Consider the idea of "open source accounting". Here's the idea in more detail
and how to facilitate it.

Open source needs the ability to apply for, receive, and manage grant funds.
The management is key. With grant funds a lot of open source software can
afford to devote more resources to higher quality output.

Find someone with money who wants to change the software world.

Form a non-profit organization to manage grant funds.

Set up an office with, say 3, accountants. With overhead, I estimate it at
about 1/3 Million per accountant, so 1 million per year.

Get the money source to allocate, say 10 million, in "seed funding". This
would be broken into 200 50k grants or even more smaller grants.
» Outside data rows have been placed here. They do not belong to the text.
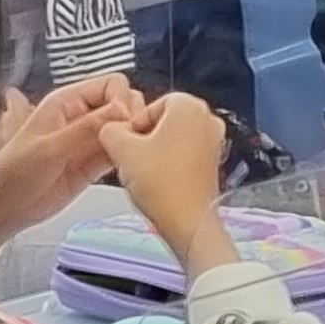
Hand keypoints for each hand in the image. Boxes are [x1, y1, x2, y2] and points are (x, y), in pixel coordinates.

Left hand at [0, 75, 137, 270]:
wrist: (4, 211)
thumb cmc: (13, 175)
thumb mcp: (49, 149)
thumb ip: (86, 129)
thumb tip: (124, 109)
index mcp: (67, 102)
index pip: (112, 84)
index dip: (122, 100)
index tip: (122, 122)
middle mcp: (82, 116)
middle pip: (126, 102)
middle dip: (132, 119)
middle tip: (126, 141)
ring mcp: (90, 139)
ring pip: (128, 126)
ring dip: (133, 138)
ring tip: (128, 155)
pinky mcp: (96, 162)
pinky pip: (123, 150)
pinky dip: (129, 155)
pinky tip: (126, 166)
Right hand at [101, 92, 235, 275]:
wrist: (187, 220)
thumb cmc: (163, 185)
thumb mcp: (122, 150)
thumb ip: (110, 129)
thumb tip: (110, 127)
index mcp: (190, 106)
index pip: (153, 103)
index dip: (135, 123)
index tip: (126, 140)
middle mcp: (208, 119)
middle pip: (165, 120)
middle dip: (145, 137)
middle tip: (132, 156)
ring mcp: (214, 141)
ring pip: (174, 137)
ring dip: (156, 150)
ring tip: (143, 171)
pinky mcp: (213, 162)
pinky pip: (185, 154)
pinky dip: (170, 162)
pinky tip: (157, 180)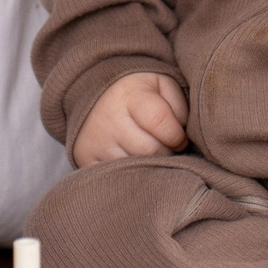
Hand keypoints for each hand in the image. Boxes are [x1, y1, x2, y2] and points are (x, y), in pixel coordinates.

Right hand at [71, 72, 188, 167]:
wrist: (99, 99)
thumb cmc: (141, 96)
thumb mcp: (163, 87)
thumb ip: (179, 107)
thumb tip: (182, 140)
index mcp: (128, 95)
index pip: (159, 121)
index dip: (177, 135)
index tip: (180, 139)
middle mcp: (107, 118)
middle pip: (149, 150)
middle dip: (165, 153)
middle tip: (165, 148)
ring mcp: (94, 142)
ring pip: (135, 169)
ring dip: (150, 167)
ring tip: (150, 156)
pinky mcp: (86, 161)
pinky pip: (116, 180)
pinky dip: (131, 177)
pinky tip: (135, 166)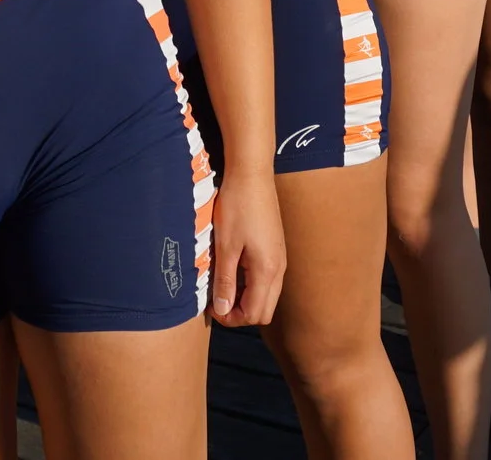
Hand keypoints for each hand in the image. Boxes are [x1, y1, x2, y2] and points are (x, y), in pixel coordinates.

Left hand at [207, 165, 284, 328]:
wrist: (252, 173)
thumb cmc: (237, 207)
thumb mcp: (226, 246)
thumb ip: (225, 281)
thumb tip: (222, 310)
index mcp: (268, 271)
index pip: (254, 314)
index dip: (231, 318)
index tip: (211, 307)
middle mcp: (279, 269)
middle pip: (263, 310)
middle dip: (239, 312)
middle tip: (216, 300)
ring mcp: (279, 259)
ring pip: (266, 295)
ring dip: (244, 298)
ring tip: (221, 284)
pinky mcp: (275, 248)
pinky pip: (266, 279)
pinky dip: (249, 284)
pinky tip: (232, 268)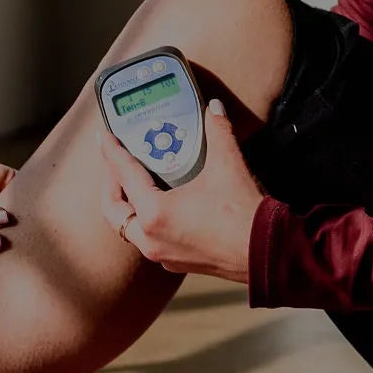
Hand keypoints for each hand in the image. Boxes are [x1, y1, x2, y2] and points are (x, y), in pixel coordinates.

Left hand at [97, 99, 262, 280]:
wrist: (267, 253)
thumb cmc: (244, 217)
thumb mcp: (227, 165)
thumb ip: (217, 131)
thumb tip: (214, 111)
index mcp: (155, 213)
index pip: (124, 174)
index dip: (112, 152)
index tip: (105, 138)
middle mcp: (151, 238)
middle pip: (115, 210)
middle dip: (111, 185)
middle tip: (114, 166)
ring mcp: (163, 254)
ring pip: (131, 228)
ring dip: (129, 206)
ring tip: (137, 186)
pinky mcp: (178, 262)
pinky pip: (150, 240)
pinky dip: (148, 221)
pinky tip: (163, 208)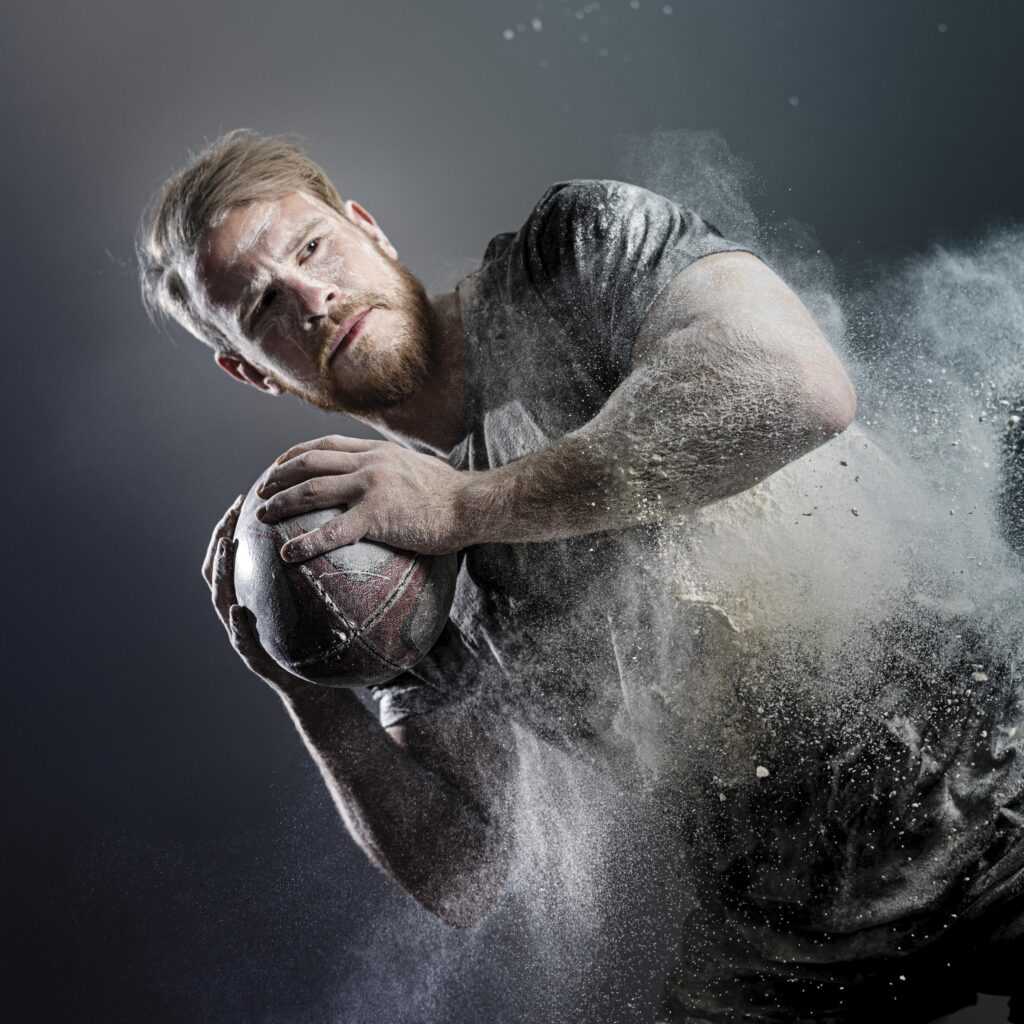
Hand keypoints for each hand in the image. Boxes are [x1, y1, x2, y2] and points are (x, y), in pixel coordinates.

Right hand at [200, 495, 314, 699]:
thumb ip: (320, 571)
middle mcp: (238, 607)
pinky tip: (240, 609)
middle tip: (232, 514)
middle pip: (217, 567)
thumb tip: (347, 530)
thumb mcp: (318, 600)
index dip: (233, 525)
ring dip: (220, 570)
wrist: (314, 684)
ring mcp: (239, 631)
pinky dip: (236, 622)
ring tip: (227, 547)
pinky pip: (238, 637)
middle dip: (220, 538)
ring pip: (219, 597)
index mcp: (251, 591)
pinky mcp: (250, 655)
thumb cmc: (319, 638)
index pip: (234, 552)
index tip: (244, 498)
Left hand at [254, 435, 470, 559]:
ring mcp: (371, 487)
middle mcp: (369, 463)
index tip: (279, 467)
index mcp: (378, 451)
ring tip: (263, 518)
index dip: (296, 454)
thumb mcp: (420, 469)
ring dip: (281, 503)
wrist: (472, 504)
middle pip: (310, 462)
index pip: (326, 445)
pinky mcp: (376, 516)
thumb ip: (397, 471)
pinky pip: (332, 531)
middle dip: (279, 476)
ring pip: (312, 489)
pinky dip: (306, 542)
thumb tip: (389, 485)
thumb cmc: (453, 495)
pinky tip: (289, 555)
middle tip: (260, 492)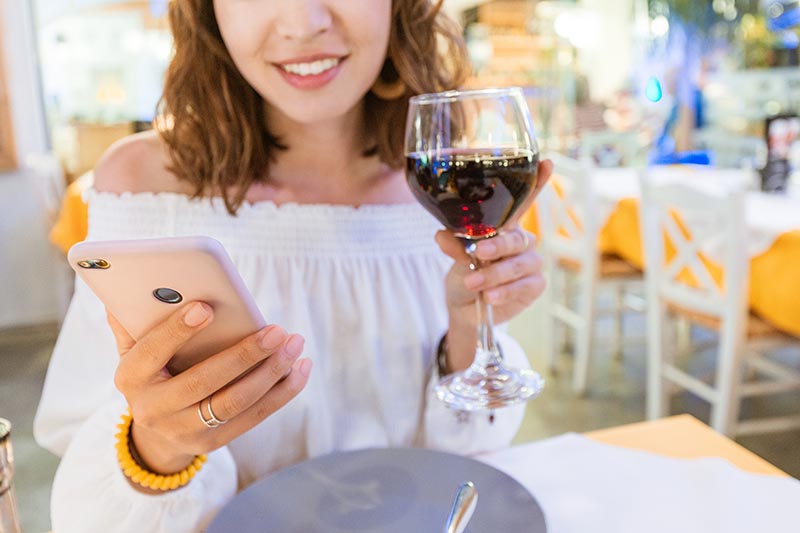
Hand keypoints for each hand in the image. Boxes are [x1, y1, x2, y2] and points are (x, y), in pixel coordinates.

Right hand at [107, 302, 310, 486]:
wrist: (154, 431)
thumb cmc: (152, 370)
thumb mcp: (134, 347)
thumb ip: (134, 319)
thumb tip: (137, 283)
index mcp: (131, 378)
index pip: (152, 352)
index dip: (176, 331)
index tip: (206, 307)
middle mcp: (154, 409)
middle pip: (204, 381)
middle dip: (244, 354)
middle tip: (277, 330)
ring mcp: (185, 430)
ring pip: (235, 402)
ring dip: (271, 373)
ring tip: (295, 344)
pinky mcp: (214, 442)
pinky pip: (254, 416)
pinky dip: (282, 393)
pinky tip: (301, 369)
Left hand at [435, 159, 551, 372]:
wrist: (466, 310)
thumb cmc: (464, 275)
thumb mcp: (456, 259)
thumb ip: (455, 246)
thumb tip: (441, 235)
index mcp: (504, 227)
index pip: (523, 201)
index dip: (537, 182)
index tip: (546, 162)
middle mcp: (520, 242)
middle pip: (517, 237)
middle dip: (498, 245)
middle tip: (480, 253)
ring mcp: (530, 263)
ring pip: (519, 263)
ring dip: (495, 274)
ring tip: (473, 282)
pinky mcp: (535, 285)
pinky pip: (525, 284)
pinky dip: (505, 290)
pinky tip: (490, 297)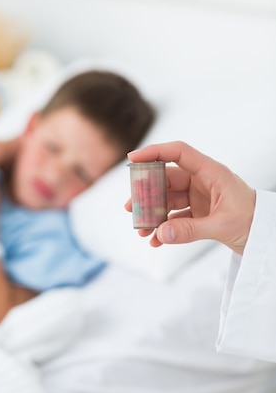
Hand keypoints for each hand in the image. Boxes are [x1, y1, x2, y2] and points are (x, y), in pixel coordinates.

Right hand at [125, 141, 255, 254]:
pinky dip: (165, 229)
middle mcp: (203, 181)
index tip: (133, 158)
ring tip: (141, 229)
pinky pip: (176, 218)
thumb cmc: (256, 223)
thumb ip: (190, 229)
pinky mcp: (200, 213)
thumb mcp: (223, 226)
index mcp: (211, 173)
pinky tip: (156, 241)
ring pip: (168, 200)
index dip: (155, 152)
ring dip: (153, 214)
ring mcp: (200, 197)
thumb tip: (160, 233)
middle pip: (167, 179)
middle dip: (147, 193)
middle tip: (131, 206)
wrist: (268, 239)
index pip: (179, 153)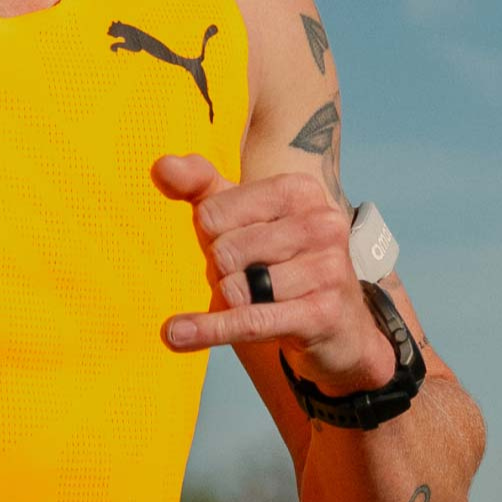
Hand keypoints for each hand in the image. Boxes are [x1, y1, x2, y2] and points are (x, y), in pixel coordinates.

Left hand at [150, 154, 394, 393]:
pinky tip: (175, 335)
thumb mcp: (238, 217)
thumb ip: (198, 185)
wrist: (339, 327)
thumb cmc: (278, 262)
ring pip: (235, 288)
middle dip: (221, 272)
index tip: (238, 244)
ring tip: (256, 299)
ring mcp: (328, 269)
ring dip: (230, 301)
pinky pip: (248, 320)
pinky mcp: (322, 314)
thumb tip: (162, 167)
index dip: (210, 238)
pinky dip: (209, 330)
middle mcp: (322, 223)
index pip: (211, 213)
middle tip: (248, 278)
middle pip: (223, 252)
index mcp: (299, 190)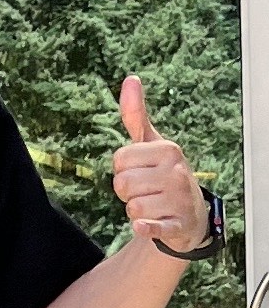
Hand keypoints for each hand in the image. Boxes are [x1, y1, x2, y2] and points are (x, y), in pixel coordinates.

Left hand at [114, 75, 207, 253]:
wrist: (189, 215)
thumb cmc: (164, 174)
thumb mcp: (151, 143)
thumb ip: (135, 114)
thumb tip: (131, 79)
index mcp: (168, 149)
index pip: (118, 160)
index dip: (123, 169)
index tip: (141, 171)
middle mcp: (177, 172)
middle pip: (121, 183)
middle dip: (127, 191)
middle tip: (146, 191)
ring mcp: (179, 200)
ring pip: (131, 206)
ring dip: (135, 210)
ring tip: (153, 205)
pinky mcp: (178, 225)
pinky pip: (149, 226)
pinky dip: (145, 228)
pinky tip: (146, 226)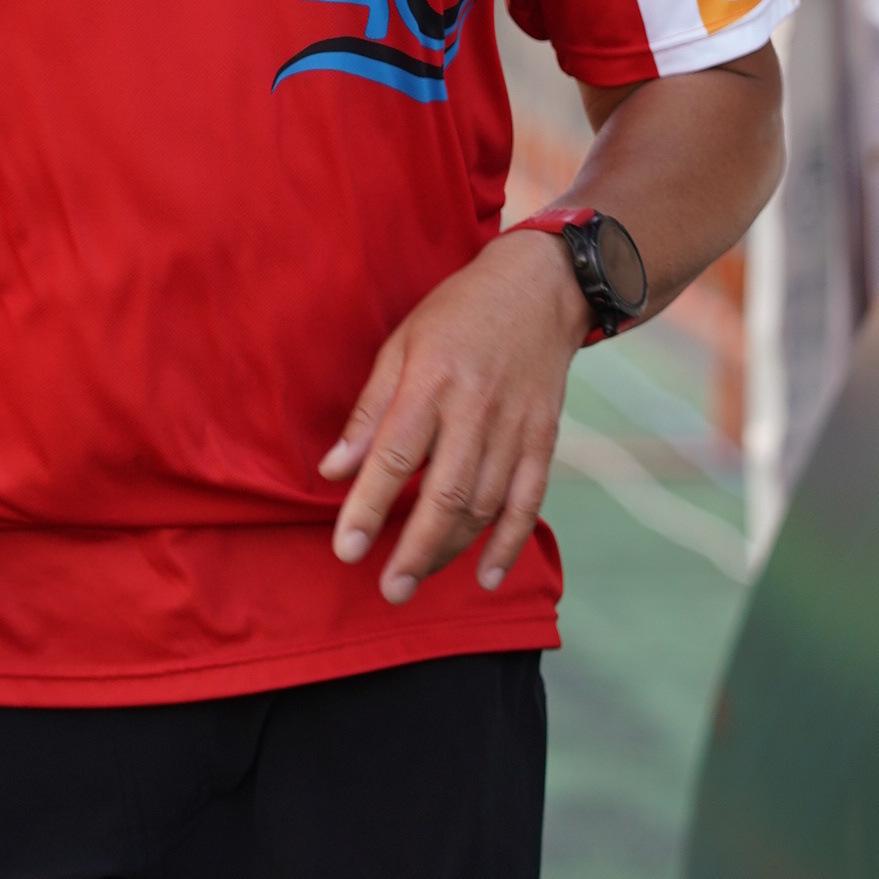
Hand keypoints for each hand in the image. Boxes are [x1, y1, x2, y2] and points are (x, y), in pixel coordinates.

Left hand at [319, 232, 587, 608]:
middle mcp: (476, 409)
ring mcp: (516, 427)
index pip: (395, 456)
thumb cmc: (457, 315)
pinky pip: (529, 501)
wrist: (539, 289)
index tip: (346, 549)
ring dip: (451, 550)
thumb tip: (334, 470)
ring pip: (485, 505)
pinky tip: (486, 576)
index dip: (368, 507)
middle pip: (445, 494)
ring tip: (417, 578)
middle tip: (388, 590)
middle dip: (414, 549)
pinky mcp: (545, 439)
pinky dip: (510, 543)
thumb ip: (368, 412)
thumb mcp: (400, 345)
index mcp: (432, 382)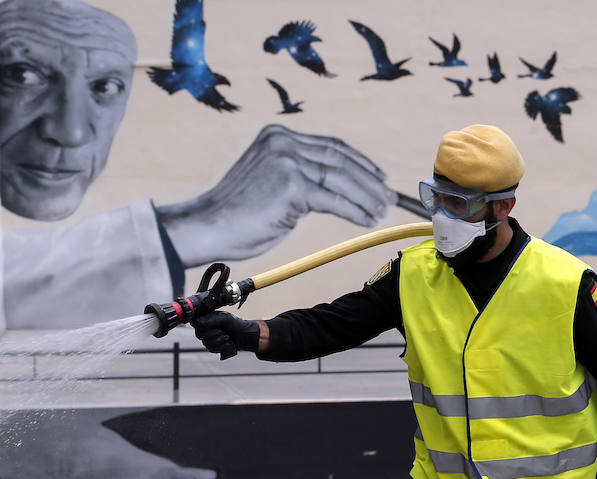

Contact open source firms, like Red Hat, Canonical (Ubuntu), the Open Source
foundation, etc. Get them to advertise the grant organization and kick in some
of the 10Mil funding. That way the "seed" funder does not have to actually
show up with the full amount.

Sponsor a "Useless-S-Grant" conference where people who attend bring their
projects, their grant applications, and report results. Set up a USG journal
to record reports. Let conference attendies vote on which grants should be
funded.

Require projects to have realistic criteria, such as a commitment to develop
some coordinated work (e.g. a Jupyter interface), or a new facility (move
their software to an app), reduce their bug list by half, etc. That is, grant
funding needs a REALISTIC grant proposal with known criteria.

Require projects to have a github account. In fact, get Github to be one of
the sponsoring organizations. Or sourceforge, or GNU.

Require projects to submit progress reports and give an end-of-grant year talk
at the Useless conference.

Have companies give grants (aka pay for, with accounting) for fixing specific
issues with an open source project. They might, for example, want the project
port to their platform, include a specific feature, or fix a specific bug.

Limit, track, and require receipts for all funds in motion. Handle things like
tax reporting. Limit grants to pay for conference attendence, travel,
hardware, cloud costs, but NOT salary. But allocate "minimum grants" (e.g.
$500 / $1000) to registered students (similar to Google's Summer of Code
grants).

Put pressure on large companies (IBM uses Linux in its Z-series, for example)
that use open source to support the Useless organization.

Find someone who understands the open source money landscape for advice. I
recommend William Stein of the SAGE project. We have had several discussions
about money. He left a University position to try to save his project once he
could not get grants anymore.

The net effect is that open source software would have a well-known funding
source. Projects with grants get publicity which means more people will want
to associate with them. Real progress can be tracked and measured.

I am not connected to anyone who knows anything about accounting, setting up a
non-profit, or anyone who knows anyone who could pony up 10 million dollars
for the glory of it. You might.